-- RECORDS SHOWN follows --

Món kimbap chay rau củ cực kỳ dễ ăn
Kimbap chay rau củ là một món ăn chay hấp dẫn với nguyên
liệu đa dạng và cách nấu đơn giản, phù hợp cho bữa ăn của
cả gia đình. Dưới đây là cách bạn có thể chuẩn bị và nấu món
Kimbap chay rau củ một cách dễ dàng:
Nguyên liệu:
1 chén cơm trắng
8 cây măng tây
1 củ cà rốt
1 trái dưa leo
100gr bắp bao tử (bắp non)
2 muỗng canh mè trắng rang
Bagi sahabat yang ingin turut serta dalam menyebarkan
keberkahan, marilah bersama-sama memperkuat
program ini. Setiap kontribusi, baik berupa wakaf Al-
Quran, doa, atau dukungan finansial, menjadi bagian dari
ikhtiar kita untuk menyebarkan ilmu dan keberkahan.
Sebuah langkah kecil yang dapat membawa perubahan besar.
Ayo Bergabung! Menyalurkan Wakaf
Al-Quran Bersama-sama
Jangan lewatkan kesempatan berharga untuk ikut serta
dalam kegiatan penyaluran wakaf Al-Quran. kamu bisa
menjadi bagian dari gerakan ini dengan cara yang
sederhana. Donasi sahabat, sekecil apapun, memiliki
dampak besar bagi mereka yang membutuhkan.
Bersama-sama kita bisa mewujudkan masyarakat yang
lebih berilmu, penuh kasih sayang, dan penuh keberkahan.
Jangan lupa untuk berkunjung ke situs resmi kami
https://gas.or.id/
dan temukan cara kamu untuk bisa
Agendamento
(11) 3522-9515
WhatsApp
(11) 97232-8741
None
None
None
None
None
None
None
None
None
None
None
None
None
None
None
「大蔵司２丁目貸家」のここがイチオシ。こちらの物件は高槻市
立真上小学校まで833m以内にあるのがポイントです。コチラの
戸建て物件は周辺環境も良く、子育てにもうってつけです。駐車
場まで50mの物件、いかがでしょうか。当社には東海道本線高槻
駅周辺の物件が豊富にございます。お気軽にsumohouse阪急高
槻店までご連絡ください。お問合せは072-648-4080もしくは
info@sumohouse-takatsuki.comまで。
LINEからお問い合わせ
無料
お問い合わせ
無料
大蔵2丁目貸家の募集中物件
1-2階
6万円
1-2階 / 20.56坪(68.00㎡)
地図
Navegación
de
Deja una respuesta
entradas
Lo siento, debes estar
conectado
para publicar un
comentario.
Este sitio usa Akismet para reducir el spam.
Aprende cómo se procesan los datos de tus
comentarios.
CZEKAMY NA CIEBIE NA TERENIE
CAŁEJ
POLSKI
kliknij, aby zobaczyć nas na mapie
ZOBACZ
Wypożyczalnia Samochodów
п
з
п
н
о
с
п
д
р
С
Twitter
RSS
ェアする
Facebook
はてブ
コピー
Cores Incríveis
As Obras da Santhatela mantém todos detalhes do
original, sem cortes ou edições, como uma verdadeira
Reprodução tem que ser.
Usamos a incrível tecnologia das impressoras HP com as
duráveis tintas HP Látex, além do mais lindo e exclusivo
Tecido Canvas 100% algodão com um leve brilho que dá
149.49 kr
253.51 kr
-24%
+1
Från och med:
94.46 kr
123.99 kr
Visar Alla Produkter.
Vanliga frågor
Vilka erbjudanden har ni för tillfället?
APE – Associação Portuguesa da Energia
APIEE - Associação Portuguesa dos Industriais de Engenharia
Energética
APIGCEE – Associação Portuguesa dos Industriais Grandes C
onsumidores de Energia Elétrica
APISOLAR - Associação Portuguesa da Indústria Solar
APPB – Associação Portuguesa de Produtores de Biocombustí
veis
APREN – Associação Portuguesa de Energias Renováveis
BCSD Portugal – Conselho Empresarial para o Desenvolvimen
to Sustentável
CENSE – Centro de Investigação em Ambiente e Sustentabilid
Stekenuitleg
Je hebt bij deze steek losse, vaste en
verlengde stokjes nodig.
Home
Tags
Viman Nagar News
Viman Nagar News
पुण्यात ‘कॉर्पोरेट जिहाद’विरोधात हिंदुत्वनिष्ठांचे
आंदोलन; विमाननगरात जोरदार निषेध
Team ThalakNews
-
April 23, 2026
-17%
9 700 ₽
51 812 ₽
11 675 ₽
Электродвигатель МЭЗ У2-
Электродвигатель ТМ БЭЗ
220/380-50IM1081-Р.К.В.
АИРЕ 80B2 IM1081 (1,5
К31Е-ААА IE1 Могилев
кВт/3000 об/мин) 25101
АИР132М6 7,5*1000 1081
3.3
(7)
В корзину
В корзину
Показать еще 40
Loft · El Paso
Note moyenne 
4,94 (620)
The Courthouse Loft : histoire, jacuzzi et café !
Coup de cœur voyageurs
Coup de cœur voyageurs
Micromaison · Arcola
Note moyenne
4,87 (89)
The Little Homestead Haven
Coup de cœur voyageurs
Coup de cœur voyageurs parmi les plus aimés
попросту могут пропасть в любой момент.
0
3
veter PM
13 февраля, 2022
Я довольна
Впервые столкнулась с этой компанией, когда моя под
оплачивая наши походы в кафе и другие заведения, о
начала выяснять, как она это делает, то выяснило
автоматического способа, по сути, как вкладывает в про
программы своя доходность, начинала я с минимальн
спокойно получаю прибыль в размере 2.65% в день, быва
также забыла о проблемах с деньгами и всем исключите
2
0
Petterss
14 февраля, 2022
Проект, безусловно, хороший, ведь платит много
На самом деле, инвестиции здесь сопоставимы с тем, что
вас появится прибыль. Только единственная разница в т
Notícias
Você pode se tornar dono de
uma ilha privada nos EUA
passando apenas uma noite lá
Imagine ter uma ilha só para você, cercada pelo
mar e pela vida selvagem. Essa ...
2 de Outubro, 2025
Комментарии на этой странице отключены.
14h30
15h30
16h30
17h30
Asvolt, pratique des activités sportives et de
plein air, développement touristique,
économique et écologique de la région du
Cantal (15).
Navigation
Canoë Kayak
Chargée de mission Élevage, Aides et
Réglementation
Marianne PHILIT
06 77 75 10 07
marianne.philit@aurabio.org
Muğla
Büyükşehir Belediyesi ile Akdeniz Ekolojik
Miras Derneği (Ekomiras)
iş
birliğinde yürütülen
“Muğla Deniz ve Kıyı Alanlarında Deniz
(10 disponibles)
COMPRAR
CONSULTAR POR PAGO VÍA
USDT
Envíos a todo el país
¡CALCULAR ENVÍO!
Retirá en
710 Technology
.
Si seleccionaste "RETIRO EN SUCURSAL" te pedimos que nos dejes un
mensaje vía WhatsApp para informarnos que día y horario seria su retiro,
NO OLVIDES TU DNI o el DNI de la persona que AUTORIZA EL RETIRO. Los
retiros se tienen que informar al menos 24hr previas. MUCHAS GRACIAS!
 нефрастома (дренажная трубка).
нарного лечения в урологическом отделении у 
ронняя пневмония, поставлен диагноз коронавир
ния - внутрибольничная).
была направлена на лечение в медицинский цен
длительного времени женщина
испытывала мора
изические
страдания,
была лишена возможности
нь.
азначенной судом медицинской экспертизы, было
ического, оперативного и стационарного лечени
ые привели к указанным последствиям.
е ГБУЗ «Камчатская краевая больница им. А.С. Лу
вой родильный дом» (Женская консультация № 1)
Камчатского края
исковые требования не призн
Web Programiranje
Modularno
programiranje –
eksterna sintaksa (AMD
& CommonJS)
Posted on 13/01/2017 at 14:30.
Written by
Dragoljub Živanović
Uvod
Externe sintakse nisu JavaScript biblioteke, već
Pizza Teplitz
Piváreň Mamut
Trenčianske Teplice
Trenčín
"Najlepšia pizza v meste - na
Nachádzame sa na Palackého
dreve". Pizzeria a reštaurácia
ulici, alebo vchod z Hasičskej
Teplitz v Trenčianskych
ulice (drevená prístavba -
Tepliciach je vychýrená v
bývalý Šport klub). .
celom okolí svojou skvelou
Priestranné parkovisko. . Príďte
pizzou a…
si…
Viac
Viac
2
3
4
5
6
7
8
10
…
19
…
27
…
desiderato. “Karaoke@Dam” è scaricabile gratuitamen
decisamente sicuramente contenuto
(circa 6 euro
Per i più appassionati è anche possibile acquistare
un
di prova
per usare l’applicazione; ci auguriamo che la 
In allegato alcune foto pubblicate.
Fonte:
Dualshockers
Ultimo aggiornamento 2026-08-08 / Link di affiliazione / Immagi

-- RECORDS SHOWN concluded --

WHAT YOU SHOULD DO — Only one stretch of the entries above is wanted: the lines from the one containing "Visar Alla Produkter." through the one containing "CENSE – Centro". Please reproduce it exactly.

RESPONSE BOX —
Visar Alla Produkter.
Vanliga frågor
Vilka erbjudanden har ni för tillfället?
APE – Associação Portuguesa da Energia
APIEE - Associação Portuguesa dos Industriais de Engenharia
Energética
APIGCEE – Associação Portuguesa dos Industriais Grandes C
onsumidores de Energia Elétrica
APISOLAR - Associação Portuguesa da Indústria Solar
APPB – Associação Portuguesa de Produtores de Biocombustí
veis
APREN – Associação Portuguesa de Energias Renováveis
BCSD Portugal – Conselho Empresarial para o Desenvolvimen
to Sustentável
CENSE – Centro de Investigação em Ambiente e Sustentabilid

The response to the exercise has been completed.